MPGO dá 48 horas para prefeitura regularizar transporte escolar em Alto Paraíso de Goiás

MPGO dá 48 horas para prefeitura regularizar transporte escolar em Alto Paraíso de Goiás

O Ministério Público de Goiás (MPGO) recomendou que a Prefeitura de Alto Paraíso de Goiás regularize imediatamente o transporte escolar urbano e rural no município. A orientação foi enviada ao prefeito Marcus Adilson Rinco (UB) e ao secretário municipal de Educação, Daniel Ramos Pimentel Cordeiro.

A recomendação foi expedida após a instauração de um procedimento administrativo para apurar a suspensão de linhas do transporte escolar, tanto na zona rural quanto em rotas urbanas. Segundo o MP, a situação estaria impedindo que diversos estudantes frequentem as aulas de forma regular.

O documento é assinado pela promotora de Justiça Andressa Lorraine Leandro Cardoso. Na recomendação, o MPGO destaca que o direito à educação é uma garantia fundamental prevista na Constituição Federal e no Estatuto da Criança e do Adolescente (ECA), devendo ser assegurado com prioridade absoluta.

O Ministério Público também afirma que o dever do poder público não se limita à oferta de vagas, mas inclui programas suplementares, como o transporte escolar, considerado indispensável para garantir o acesso e a permanência dos estudantes na escola.

De acordo com o MP, cabe ao município assegurar o transporte escolar dos alunos da rede municipal, conforme a Lei de Diretrizes e Bases da Educação (Lei nº 9.394/1996). A prestação irregular do serviço, segundo a Promotoria, pode configurar violação de direitos fundamentais e levar à responsabilização dos gestores.

Ainda conforme apurado, as justificativas apresentadas pela administração municipal indicariam falhas de gestão que não podem ser repassadas aos estudantes. O MPGO ressalta que questões como falta de monitores ou problemas disciplinares dentro dos veículos não autorizam a paralisação do transporte.

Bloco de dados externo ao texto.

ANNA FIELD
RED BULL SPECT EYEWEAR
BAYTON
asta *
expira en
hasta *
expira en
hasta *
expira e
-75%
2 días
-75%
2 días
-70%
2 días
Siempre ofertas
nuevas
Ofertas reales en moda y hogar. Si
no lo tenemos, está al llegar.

Na recomendação, o Ministério Público deu prazo de 48 horas para que o município restabeleça as linhas suspensas e regularize integralmente o serviço, garantindo atendimento a todos os estudantes matriculados.

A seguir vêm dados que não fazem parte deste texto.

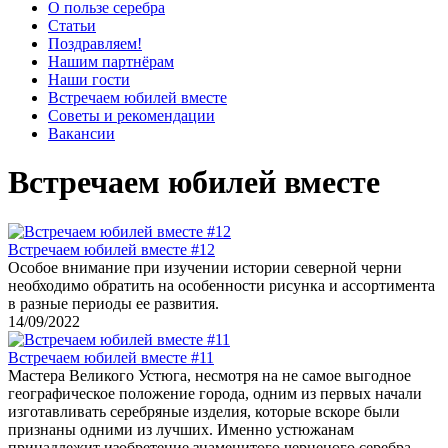
О пользе серебра
Статьи
Поздравляем!
Нашим партнёрам
Наши гости
Встречаем юбилей вместе
Советы и рекомендации
Вакансии
Встречаем юбилей вместе
Встречаем юбилей вместе #12
Особое внимание при изучении истории северной черни
необходимо обратить на особенности рисунка и ассортимента
в разные периоды ее развития.
14/09/2022
Встречаем юбилей вместе #11
Мастера Великого Устюга, несмотря на не самое выгодное
географическое положение города, одним из первых начали
изготавливать серебряные изделия, которые вскоре были
признаны одними из лучших. Именно устюжанам
принадлежит изобретение знаменитого черненого серебра,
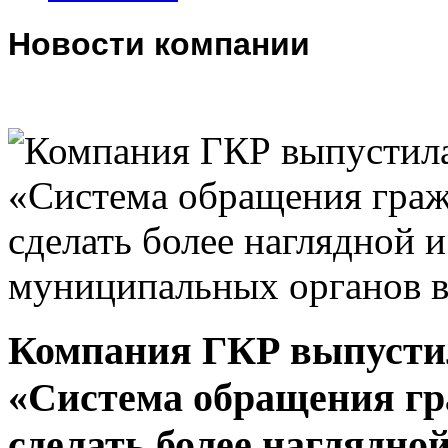
Новости компании
Компания ГКР выпусти
«Система обращения гр
сделать более наглядно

Além disso, foi fixado prazo de três dias para que a prefeitura providencie a alocação provisória de servidores para atuarem como monitores nos veículos com registro de conflitos. A medida poderá ser feita por remanejamento interno, pagamento de horas extras ou contratação temporária emergencial. O MP destacou que fica proibida a suspensão do serviço sob alegação de falta de pessoal.

O município também deverá apresentar, no mesmo prazo, um plano de reposição das aulas para os estudantes que tiveram a frequência prejudicada pela interrupção do transporte, garantindo o serviço nos dias e horários destinados à reposição.

O MPGO informou que o não cumprimento da recomendação ou a ausência de resposta pode resultar no ajuizamento de ações legais para responsabilização dos administradores.